A couple of times over the past 10 years, I have been “driven out into the desert.”
Literally driven – as a passenger. The first time was on vacation, visiting America’s desert southwest. The second time, on a pilgrimage to the Holy Land.
And I couldn’t help but think about both of those encounters as I pondered the Gospel story we are given on the First Sunday of Lent. The evangelist Mark doesn’t provide many details about Jesus’ trek, only this:
The Spirit drove Jesus out into the desert, and he remained in the desert for forty days, tempted by Satan. He was among wild beasts, and the angels ministered to him.
That part about “forty days” sure caught my attention. On my trips into the desert, something like “forty minutes” seemed to be plenty – more than adequate. (Nor does it surprise me in the least that Jesus displays quite a bit more fortitude and endurance than I could imagine mustering myself.)
But the more I thought about Jesus’ extended immersion in this arid oblivion, the more I wondered “why?” After all, he has no need of penance or purification. What’s the point, then, of his heading out into the wasteland? To grow closer to God? Even that doesn’t make a whole lot of sense: How can Jesus (who is God)…grow any closer to God?

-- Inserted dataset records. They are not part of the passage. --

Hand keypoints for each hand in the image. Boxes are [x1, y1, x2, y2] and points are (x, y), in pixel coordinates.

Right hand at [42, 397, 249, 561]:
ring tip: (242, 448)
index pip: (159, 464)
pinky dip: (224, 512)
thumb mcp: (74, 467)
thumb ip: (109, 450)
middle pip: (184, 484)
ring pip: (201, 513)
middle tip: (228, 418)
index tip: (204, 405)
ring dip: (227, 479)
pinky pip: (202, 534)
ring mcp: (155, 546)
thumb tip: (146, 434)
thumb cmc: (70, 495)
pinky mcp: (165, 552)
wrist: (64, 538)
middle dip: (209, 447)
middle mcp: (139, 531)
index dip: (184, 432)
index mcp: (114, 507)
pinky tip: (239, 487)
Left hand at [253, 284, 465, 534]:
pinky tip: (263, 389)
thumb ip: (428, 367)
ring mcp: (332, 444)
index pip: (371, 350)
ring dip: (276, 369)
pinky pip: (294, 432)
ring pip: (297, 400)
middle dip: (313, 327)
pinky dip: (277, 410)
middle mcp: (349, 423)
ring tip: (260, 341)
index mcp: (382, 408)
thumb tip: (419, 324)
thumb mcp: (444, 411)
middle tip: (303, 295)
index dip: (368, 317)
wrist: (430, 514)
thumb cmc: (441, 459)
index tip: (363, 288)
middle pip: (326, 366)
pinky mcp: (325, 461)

I guess one of the blessings of having myself been driven out into the desert is that I know first-hand that there’s really not much to see there. The world is stripped down to its bare bones. Even hardy lifeforms struggle to survive amongst the stone and sand. And as for the weak-kneed among us – well, we can’t wait to get back on the bus.
Still, take note that one creature seems to thrive in this uninviting landscape: Satan. Even Jesus encounters the Evil One on multiple occasions over the course of 40 days.

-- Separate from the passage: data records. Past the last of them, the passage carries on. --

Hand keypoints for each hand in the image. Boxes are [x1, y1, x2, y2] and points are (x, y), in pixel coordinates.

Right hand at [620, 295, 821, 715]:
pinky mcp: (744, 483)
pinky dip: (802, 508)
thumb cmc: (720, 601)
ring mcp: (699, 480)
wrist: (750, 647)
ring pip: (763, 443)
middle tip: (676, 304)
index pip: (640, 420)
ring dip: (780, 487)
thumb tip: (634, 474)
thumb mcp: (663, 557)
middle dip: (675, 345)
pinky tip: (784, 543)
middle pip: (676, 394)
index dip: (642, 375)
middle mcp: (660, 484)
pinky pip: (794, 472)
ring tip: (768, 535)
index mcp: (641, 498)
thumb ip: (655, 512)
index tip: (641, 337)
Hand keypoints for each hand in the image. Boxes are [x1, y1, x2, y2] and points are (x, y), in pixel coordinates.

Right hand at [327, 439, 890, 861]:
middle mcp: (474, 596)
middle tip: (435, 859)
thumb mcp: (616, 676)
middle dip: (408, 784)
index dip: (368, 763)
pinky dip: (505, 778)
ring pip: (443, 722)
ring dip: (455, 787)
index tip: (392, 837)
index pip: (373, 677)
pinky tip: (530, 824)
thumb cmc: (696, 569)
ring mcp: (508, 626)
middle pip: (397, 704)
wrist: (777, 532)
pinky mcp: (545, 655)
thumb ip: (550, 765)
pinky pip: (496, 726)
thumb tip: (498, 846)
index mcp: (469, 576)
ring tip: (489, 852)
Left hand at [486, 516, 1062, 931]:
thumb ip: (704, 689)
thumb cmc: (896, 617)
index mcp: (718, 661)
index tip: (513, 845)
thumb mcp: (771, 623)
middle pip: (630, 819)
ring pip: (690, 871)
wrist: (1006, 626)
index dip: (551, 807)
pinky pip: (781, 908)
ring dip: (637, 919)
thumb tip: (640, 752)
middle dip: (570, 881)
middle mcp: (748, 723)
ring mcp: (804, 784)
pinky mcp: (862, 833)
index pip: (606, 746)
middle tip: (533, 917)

So perhaps that’s at least part of the answer to my question: Why does Jesus head into the desert? To show us that Satan is real…that Satan is active…and that Satan will keep trying to have his way, even (or especially) in a place of desolation.
Fortunately, Jesus also provides the antivenom for Satan’s lies. As St. Paul observes,
…though [Christ Jesus] was in the form of God, [he] did not regard equality with God something to be grasped. Rather, he emptied himself, taking the form of a slave…becoming obedient to death, even death on a cross.

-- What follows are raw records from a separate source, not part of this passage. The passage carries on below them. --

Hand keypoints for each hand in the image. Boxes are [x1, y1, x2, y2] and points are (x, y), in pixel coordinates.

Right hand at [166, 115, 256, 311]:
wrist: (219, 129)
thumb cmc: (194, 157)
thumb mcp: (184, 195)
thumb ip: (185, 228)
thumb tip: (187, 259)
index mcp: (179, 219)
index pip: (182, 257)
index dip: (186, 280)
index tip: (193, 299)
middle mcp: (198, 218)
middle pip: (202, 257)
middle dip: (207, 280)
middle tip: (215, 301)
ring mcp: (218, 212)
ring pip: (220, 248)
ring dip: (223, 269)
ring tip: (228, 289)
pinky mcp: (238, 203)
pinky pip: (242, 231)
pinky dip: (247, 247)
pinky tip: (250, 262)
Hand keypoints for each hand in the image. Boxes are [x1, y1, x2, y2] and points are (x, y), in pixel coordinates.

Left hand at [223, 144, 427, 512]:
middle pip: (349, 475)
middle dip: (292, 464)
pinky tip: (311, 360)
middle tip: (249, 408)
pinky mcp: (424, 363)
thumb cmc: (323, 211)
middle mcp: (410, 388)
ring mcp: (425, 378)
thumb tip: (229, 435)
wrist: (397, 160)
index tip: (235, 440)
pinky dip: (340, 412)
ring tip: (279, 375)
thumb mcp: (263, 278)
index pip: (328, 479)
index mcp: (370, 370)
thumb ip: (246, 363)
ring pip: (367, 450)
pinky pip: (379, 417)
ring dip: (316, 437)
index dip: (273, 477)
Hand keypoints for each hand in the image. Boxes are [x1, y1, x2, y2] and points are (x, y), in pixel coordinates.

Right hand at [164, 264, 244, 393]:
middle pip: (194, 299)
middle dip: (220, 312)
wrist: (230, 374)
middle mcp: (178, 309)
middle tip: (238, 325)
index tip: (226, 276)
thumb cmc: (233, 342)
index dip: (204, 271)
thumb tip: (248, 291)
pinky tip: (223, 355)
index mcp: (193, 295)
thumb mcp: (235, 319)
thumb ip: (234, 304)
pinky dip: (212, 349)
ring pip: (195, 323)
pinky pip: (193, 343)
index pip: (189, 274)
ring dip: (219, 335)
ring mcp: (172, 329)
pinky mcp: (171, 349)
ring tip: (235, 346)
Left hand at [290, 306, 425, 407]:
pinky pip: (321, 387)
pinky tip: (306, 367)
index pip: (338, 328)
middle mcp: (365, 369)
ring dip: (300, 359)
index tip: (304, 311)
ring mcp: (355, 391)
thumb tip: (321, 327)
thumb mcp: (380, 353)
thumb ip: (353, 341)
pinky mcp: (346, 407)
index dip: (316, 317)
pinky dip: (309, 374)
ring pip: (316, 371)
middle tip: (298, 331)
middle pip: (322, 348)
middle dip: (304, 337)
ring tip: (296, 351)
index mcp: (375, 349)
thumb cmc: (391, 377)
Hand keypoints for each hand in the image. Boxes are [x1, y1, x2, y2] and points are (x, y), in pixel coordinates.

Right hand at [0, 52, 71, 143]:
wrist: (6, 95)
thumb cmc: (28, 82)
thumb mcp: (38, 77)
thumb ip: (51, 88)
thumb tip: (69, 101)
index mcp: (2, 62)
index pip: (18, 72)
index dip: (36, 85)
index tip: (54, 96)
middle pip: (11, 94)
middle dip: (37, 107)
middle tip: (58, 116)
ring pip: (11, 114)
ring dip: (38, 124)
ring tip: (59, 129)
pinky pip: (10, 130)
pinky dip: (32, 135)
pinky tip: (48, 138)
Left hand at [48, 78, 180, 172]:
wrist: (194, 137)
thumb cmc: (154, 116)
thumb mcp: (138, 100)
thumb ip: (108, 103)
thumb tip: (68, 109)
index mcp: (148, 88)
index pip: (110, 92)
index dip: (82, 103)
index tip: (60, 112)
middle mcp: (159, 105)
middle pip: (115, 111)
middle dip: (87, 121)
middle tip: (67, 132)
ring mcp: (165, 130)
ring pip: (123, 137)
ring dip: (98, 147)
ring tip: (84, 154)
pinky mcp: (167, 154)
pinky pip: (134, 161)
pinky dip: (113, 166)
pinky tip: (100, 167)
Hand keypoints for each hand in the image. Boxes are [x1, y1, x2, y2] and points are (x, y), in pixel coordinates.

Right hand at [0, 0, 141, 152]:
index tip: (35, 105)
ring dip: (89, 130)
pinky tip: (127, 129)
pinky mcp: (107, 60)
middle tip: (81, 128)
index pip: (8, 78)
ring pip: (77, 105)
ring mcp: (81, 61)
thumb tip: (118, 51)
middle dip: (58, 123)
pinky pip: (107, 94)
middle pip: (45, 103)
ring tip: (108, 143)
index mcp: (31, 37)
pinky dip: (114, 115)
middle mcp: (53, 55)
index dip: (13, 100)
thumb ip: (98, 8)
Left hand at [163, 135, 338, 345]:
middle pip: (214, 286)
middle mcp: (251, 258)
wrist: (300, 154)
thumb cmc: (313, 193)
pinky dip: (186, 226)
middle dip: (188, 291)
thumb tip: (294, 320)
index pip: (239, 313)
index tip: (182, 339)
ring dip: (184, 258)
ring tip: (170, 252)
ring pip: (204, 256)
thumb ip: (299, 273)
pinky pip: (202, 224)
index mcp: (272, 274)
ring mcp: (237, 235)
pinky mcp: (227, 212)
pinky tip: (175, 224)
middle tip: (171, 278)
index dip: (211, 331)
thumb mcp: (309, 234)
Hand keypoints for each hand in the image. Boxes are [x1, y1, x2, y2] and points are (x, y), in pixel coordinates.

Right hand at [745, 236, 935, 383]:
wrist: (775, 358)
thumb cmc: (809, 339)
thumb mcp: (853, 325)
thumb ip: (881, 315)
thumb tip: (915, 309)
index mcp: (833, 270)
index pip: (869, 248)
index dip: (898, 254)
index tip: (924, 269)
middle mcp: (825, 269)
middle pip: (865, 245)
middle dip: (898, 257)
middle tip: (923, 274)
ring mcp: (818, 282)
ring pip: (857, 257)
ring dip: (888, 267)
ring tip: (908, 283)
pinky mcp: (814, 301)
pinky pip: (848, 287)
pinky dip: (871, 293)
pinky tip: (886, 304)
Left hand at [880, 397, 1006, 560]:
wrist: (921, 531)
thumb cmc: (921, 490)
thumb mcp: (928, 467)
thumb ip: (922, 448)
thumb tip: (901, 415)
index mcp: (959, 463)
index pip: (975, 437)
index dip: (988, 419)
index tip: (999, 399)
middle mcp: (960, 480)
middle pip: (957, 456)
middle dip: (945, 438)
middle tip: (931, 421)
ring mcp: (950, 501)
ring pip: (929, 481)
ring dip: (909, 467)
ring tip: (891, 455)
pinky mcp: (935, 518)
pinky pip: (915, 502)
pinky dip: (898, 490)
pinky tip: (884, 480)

Because of this, God greatly exalted him and bestowed on him the name that is above every name, that at the name of Jesus every knee should bend, of those in heaven and on earth and under the earth.
Yes, Satan may be on the prowl…seeking to disrupt our best intentions throughout these 40 days. But in the end, Satan is powerless when we embrace Jesus’ example in the desert…and when we are then driven to “confess that Jesus Christ is Lord, to the glory of God the Father.”
Let us pause now…to recall that we are in the presence of the Holy & Merciful One.